### WORK ORDER
Number of lines below with the word "acid": give it and nothing more.

### THE DATA
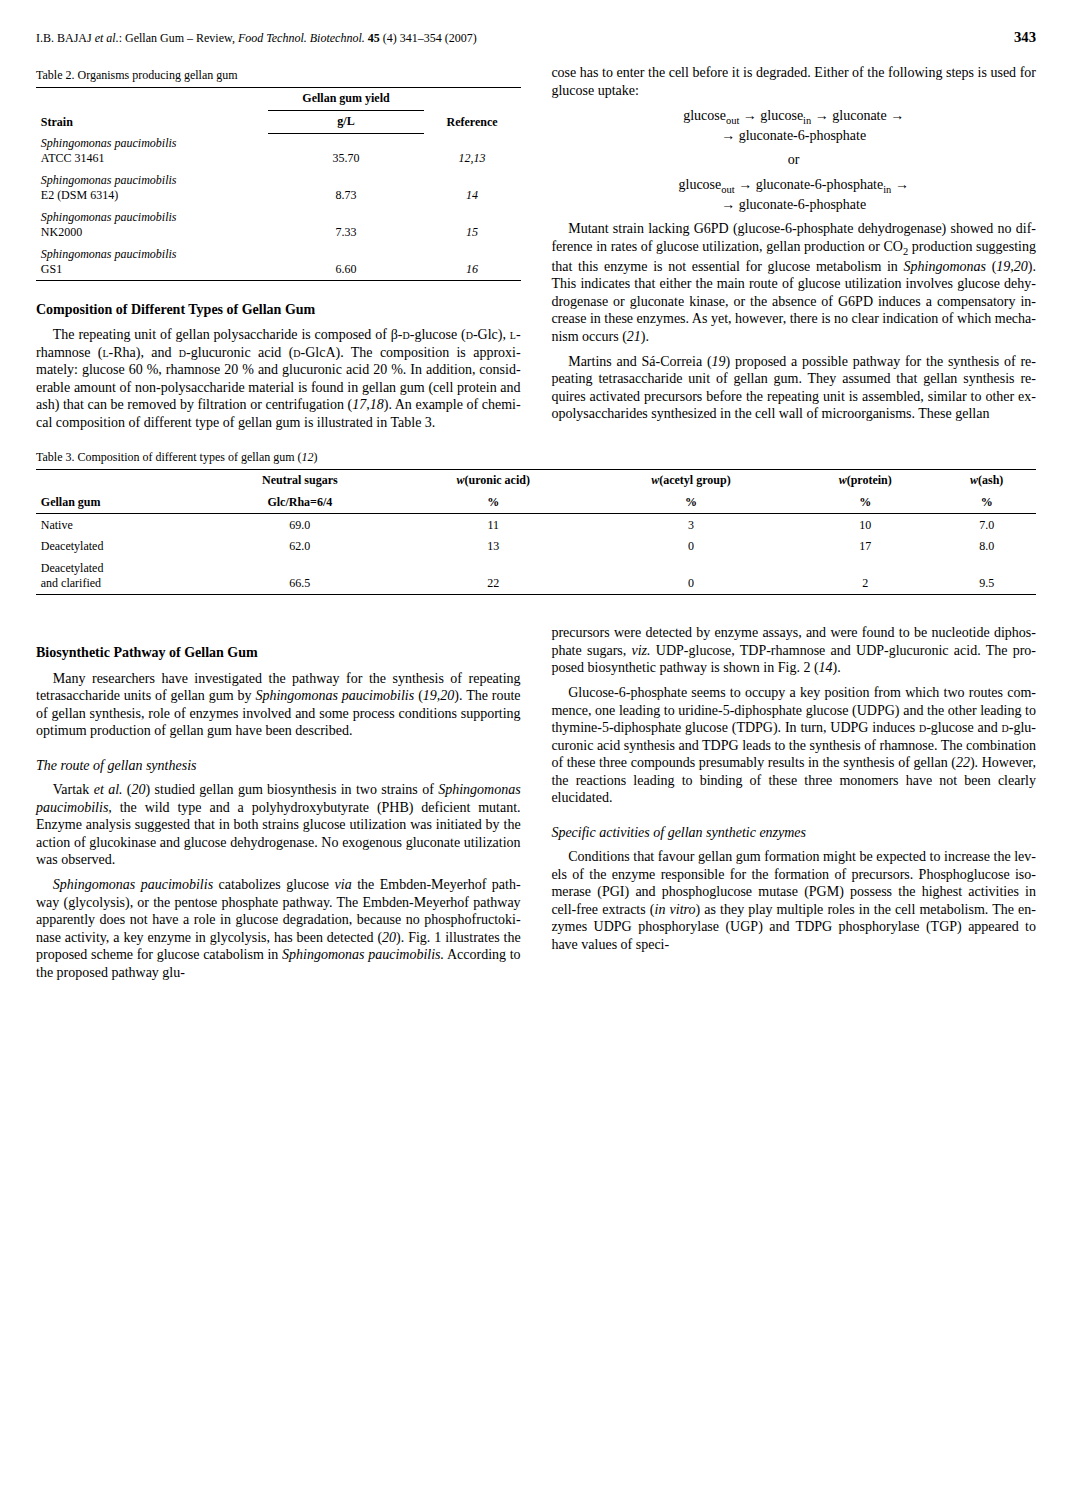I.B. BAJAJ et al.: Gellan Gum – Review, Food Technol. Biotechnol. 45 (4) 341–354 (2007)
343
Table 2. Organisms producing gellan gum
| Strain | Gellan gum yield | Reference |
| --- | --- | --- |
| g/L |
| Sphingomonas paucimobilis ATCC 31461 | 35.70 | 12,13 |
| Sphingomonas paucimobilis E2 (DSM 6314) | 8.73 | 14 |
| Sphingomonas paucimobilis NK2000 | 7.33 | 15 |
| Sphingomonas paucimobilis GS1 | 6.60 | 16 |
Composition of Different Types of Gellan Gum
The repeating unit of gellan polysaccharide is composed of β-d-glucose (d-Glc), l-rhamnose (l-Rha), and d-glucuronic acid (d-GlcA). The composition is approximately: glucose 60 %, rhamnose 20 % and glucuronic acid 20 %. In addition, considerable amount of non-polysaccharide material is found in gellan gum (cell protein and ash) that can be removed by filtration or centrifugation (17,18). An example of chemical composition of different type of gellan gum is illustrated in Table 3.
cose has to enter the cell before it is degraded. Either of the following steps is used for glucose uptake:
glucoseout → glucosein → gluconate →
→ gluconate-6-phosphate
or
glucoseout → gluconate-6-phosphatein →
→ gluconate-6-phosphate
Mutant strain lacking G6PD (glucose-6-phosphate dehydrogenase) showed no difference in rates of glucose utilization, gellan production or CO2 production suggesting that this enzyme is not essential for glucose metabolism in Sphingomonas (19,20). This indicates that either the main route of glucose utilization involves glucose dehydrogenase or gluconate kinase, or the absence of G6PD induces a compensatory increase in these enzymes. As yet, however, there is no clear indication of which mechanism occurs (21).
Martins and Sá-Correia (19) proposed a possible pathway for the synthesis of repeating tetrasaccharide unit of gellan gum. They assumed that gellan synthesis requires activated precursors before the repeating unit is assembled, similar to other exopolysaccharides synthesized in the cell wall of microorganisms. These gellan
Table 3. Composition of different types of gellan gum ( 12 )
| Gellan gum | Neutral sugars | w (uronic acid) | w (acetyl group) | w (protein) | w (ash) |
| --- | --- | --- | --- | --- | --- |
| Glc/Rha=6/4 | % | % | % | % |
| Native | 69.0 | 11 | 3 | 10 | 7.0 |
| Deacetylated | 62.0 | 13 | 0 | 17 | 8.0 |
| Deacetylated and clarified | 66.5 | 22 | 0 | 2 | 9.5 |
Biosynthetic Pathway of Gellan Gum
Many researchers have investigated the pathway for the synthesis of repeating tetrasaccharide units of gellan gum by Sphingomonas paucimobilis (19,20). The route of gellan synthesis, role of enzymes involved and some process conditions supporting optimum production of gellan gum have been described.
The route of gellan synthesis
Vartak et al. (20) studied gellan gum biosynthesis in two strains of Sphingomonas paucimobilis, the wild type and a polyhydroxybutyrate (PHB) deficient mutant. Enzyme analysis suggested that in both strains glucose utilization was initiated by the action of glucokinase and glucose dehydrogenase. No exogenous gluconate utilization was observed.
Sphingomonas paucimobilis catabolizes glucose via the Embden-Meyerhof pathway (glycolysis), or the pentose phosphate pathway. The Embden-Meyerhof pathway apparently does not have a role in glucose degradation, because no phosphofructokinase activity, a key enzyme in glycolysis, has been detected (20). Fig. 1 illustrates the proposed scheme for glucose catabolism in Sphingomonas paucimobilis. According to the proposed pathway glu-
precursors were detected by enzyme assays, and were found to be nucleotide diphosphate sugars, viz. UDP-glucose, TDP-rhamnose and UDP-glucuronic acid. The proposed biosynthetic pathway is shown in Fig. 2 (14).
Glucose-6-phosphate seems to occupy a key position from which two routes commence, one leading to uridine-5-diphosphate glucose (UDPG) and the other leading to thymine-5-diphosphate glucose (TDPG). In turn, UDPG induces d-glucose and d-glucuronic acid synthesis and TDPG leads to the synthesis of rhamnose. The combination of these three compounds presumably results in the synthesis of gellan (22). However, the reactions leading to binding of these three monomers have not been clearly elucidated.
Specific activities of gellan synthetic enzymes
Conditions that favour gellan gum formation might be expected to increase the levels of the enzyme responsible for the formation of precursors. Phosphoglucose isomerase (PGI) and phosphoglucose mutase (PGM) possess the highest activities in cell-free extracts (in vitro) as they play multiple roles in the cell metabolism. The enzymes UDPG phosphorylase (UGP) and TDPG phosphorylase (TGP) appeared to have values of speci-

---

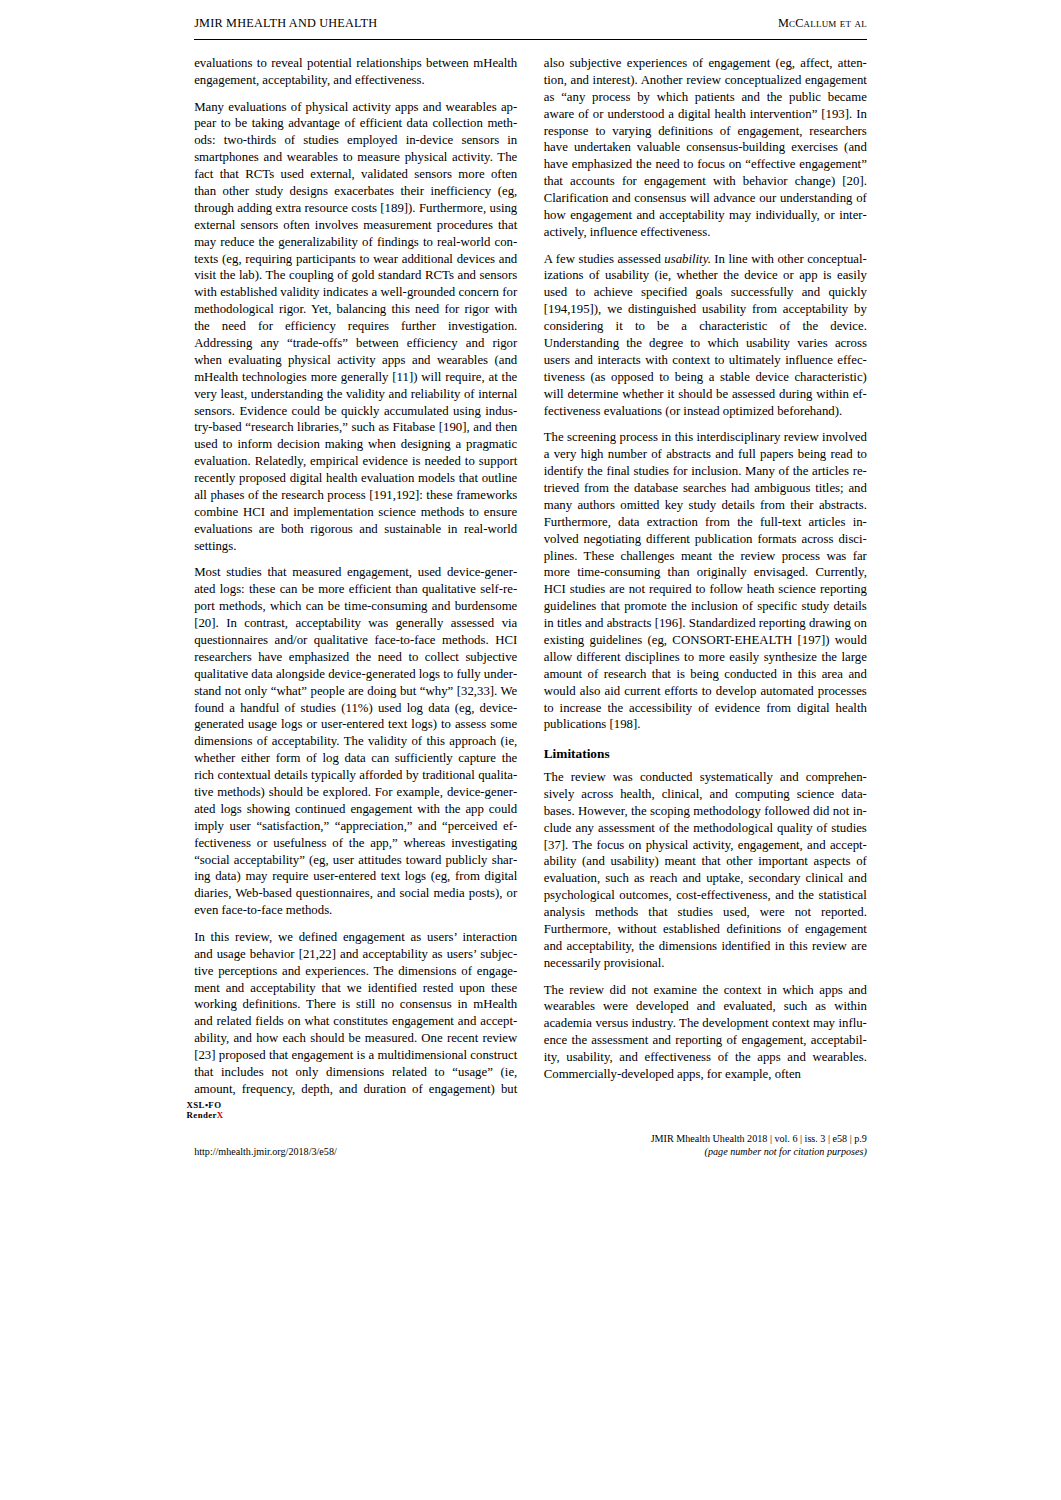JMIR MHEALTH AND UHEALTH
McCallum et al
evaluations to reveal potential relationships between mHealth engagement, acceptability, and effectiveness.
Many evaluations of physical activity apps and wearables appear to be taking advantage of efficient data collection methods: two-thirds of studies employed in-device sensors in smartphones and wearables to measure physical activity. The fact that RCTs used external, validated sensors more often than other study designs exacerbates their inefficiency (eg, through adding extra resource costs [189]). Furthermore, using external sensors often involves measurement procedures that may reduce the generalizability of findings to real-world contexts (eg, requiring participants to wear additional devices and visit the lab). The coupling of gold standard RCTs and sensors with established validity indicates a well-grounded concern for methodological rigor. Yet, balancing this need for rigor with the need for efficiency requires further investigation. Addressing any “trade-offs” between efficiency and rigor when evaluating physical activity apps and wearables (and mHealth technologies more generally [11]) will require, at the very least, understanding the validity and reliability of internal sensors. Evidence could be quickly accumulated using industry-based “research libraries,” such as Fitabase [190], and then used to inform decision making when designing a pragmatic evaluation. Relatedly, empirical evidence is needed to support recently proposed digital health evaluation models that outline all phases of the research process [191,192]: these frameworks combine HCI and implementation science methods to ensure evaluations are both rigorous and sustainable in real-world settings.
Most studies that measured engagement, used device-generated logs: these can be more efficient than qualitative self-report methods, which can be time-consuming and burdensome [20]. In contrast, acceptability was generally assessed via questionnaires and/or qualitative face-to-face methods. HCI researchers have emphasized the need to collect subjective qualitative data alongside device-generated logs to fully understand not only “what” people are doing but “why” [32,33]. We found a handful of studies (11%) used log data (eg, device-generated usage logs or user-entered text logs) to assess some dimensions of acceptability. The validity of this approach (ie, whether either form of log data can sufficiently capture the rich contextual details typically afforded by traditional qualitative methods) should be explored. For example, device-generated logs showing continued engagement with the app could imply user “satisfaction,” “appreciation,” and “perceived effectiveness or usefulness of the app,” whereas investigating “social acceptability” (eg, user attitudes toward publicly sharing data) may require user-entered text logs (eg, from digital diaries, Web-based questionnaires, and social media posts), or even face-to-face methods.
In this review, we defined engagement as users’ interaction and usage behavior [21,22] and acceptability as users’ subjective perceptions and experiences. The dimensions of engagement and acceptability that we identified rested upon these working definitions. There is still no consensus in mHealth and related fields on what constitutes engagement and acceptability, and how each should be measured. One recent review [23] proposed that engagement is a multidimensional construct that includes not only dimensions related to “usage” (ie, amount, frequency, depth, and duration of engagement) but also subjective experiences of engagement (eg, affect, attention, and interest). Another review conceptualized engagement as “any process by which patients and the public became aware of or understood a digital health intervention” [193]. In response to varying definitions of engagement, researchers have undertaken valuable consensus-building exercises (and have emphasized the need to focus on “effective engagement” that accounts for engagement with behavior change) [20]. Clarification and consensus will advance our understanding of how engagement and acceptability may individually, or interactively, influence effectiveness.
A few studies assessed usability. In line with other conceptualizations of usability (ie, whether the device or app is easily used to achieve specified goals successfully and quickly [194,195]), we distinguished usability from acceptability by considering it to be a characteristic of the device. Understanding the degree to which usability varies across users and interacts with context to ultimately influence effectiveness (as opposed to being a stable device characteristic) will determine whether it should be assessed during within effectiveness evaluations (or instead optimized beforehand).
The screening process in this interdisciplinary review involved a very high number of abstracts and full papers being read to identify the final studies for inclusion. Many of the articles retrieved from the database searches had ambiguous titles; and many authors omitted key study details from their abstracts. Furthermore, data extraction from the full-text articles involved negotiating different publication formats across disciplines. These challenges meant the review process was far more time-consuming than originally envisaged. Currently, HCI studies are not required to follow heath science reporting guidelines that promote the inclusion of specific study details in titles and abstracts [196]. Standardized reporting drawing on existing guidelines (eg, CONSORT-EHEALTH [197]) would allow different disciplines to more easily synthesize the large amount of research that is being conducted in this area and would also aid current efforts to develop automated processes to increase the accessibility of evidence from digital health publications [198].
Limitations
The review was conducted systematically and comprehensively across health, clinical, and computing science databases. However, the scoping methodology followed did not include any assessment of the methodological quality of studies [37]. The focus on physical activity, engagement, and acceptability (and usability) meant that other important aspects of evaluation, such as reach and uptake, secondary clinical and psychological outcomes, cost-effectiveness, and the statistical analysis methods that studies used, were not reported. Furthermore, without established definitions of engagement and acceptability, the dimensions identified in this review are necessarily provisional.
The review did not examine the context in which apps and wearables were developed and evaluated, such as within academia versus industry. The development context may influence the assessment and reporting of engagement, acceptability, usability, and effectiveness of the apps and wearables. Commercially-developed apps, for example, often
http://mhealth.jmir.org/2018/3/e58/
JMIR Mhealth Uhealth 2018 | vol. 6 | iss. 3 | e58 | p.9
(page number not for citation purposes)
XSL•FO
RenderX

### RESPONSE FOR THIS EXERCISE
4